- cross-posted to:
- biology
- cross-posted to:
- biology
You carry literal pieces of your mom—and maybe your grandma, and your siblings, and your aunts and uncles.
Some 24 years ago, Diana Bianchi peered into a microscope at a piece of human thyroid and saw something that instantly gave her goosebumps. The sample had come from a woman who was chromosomally XX. But through the lens, Bianchi saw the unmistakable glimmer of Y chromosomes—dozens and dozens of them. “Clearly,” Bianchi told me, “part of her thyroid was entirely male.”
The reason, Bianchi suspected, was pregnancy. Years ago, the patient had carried a male embryo, whose cells had at some point wandered out of the womb. They’d ended up in his mother’s thyroid—and, almost certainly, a bunch of other organs too—and taken on the identities and functions of the female cells that surrounded them so they could work in synchrony. Bianchi, now the director of the Eunice Kennedy Shriver National Institute of Child Health and Human Development, was astonished: “Her thyroid had been entirely remodeled by her son’s cells,” she said.
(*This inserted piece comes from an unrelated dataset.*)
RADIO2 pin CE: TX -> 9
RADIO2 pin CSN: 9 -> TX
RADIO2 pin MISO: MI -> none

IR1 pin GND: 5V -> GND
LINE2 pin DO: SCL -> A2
The woman’s case wasn’t a one-off. Just about every time an embryo implants and begins to grow, it dispatches bits of itself into the body housing it. The depositions begin at least as early as four or five weeks into gestation. And they settle into just about every sliver of our anatomy where scientists have checked—the heart, the lungs, the breast, the colon, the kidney, the liver, the brain. From there, the cells might linger, grow, and divide for decades, or even, as many scientists suspect, for a lifetime, assimilating into the person that conceived them. They can almost be thought of as evolution’s original organ transplant, J. Lee Nelson, of the Fred Hutchinson Cancer Center in Seattle, told me. Microchimerism may be the most common way in which genetically identical cells mature and develop inside two bodies at once.
And then the rest contradicts that by saying it’s the cells from the embryo that go into the mother, not the other way around. Which means no, we don’t have all those cells. They aren’t just drifting around the mother’s system waiting to land somewhere, they’re integrated. You might have some of your mom’s cells, but that’s it.
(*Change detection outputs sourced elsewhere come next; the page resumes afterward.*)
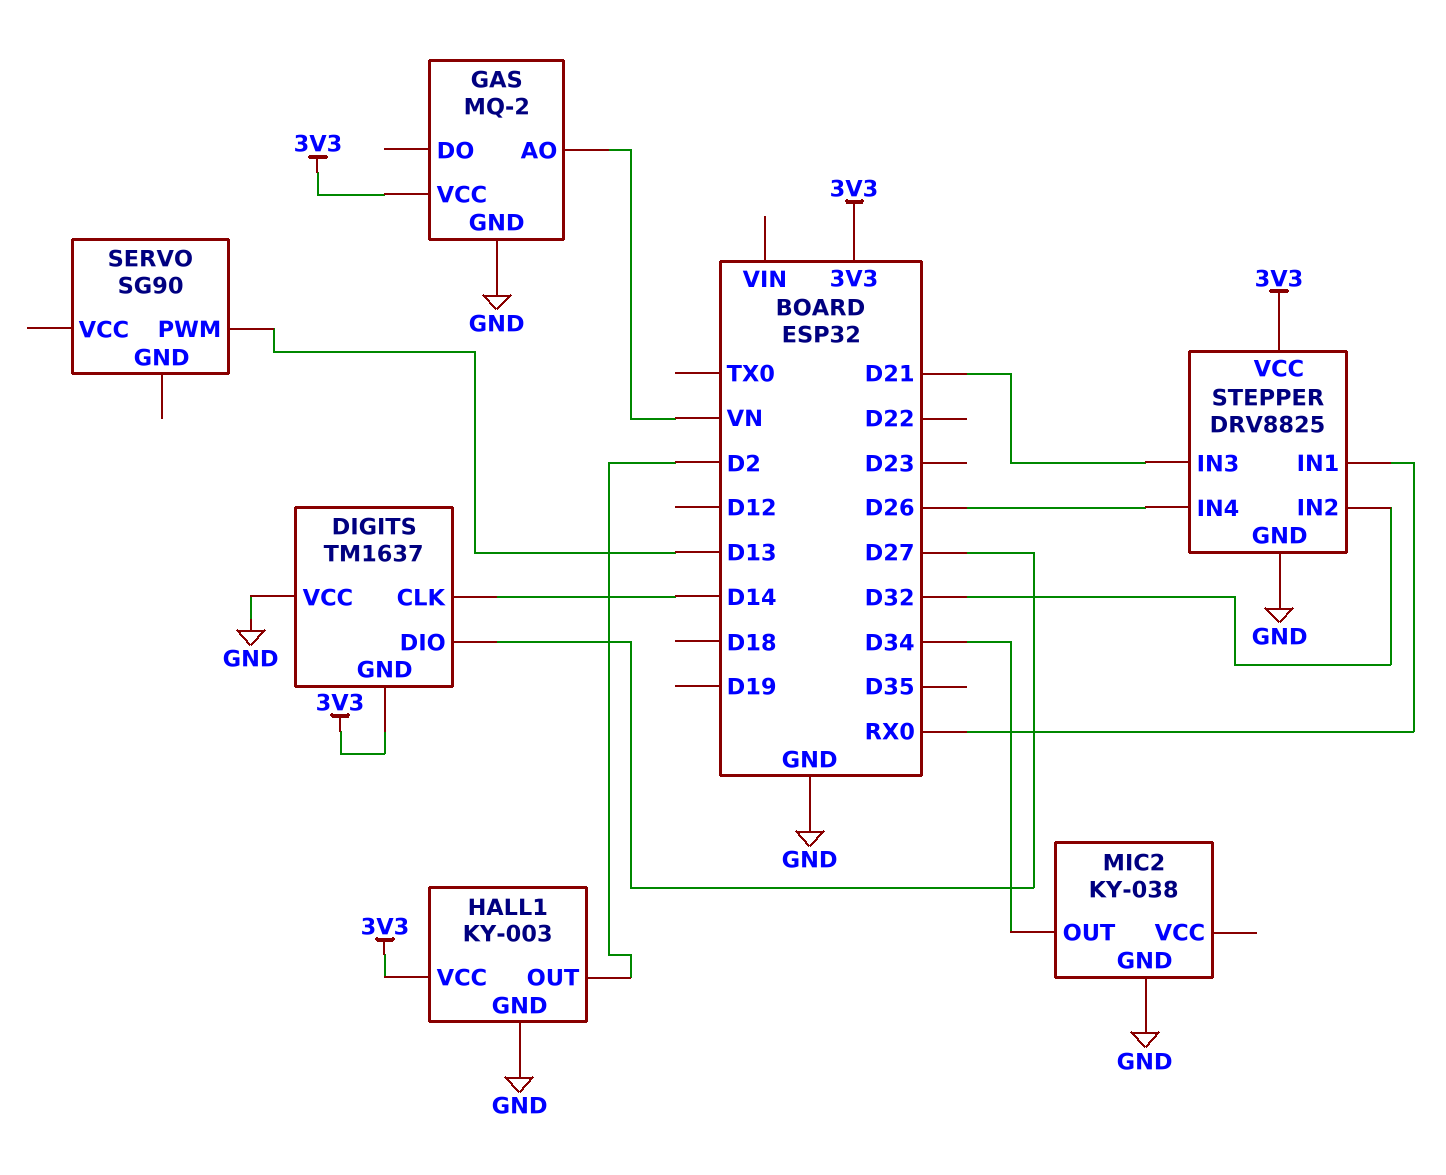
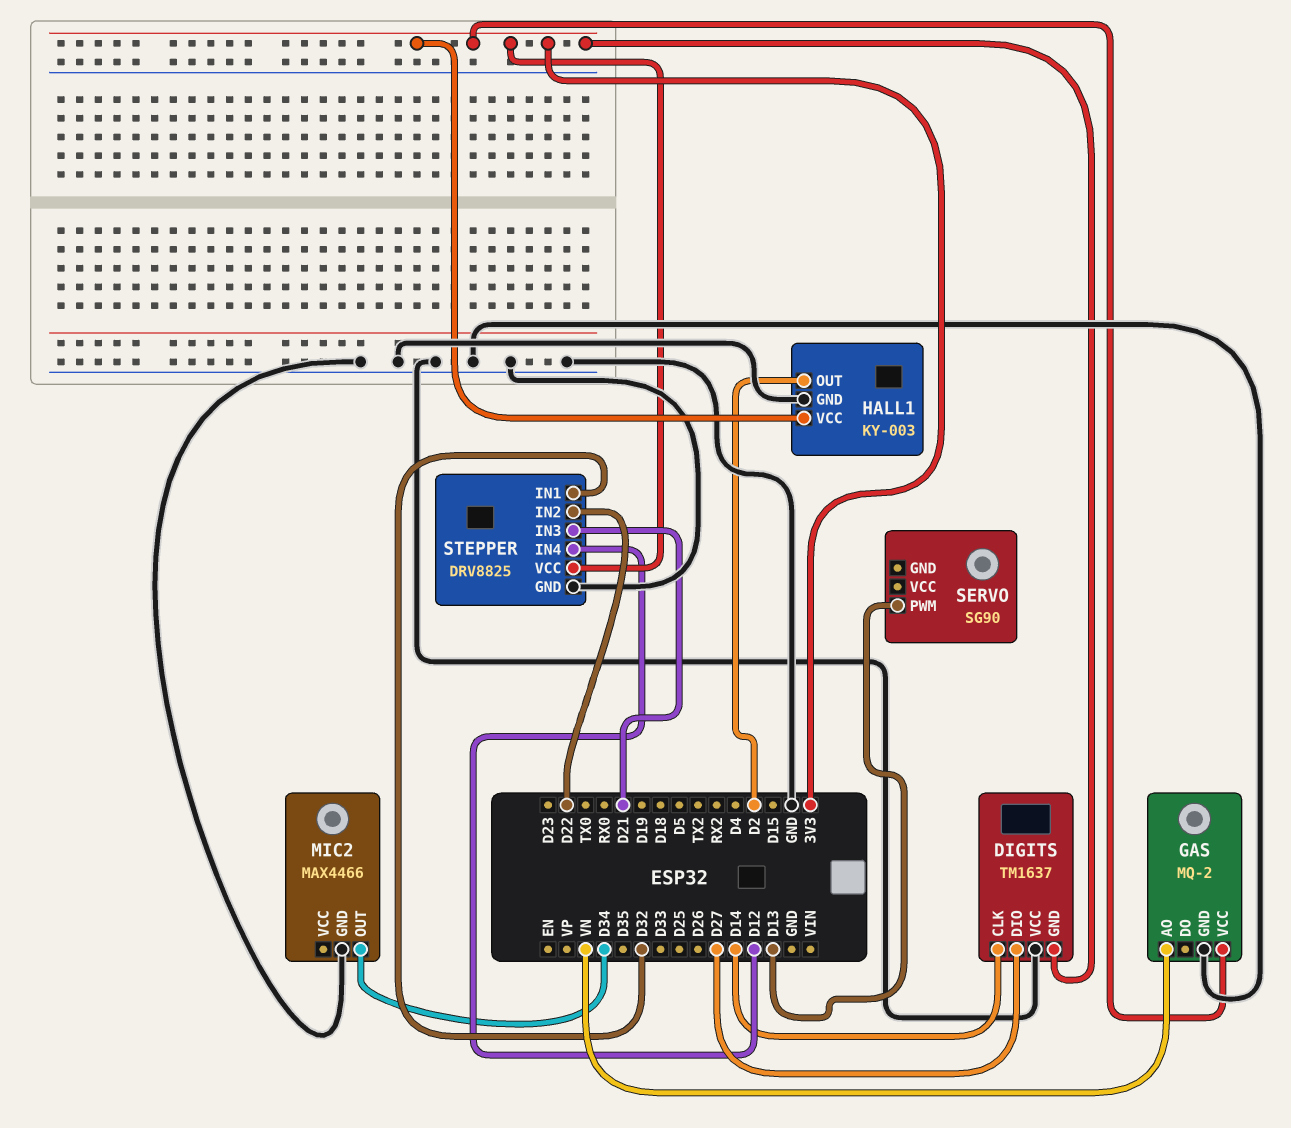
MIC2: KY-038 -> MAX4466
STEPPER pin IN1: RX0 -> D32
STEPPER pin IN2: D32 -> D22
STEPPER pin IN4: D26 -> D12

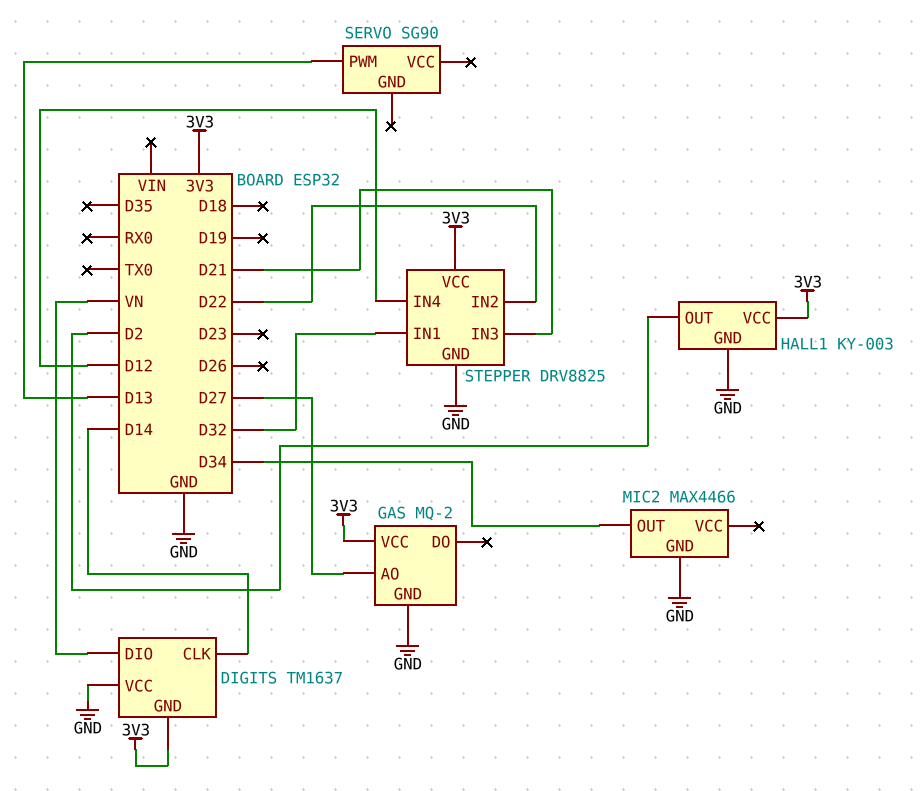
DIGITS pin DIO: D27 -> VN
GAS pin AO: VN -> D27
Edit: as a response noted, this comment is inaccurate. The browser I was using to read the article before I wrote the above comment screwed the pooch. No idea why but it didn’t let me scroll down, so I thought that was the end of the article. So, anyone coming along and having the same thought, try a different browser, or refresh it. The rest of the article is incredibly interesting!
the rest of the article describes it as a two way process. kinda like cellular bioaccumulation facilitated by the placental/uterine interface
Much appreciated!
For whatever reason, the browser on my tablet had decided to poo the bed and didn’t show the entire article the first time. Cromite for the lose?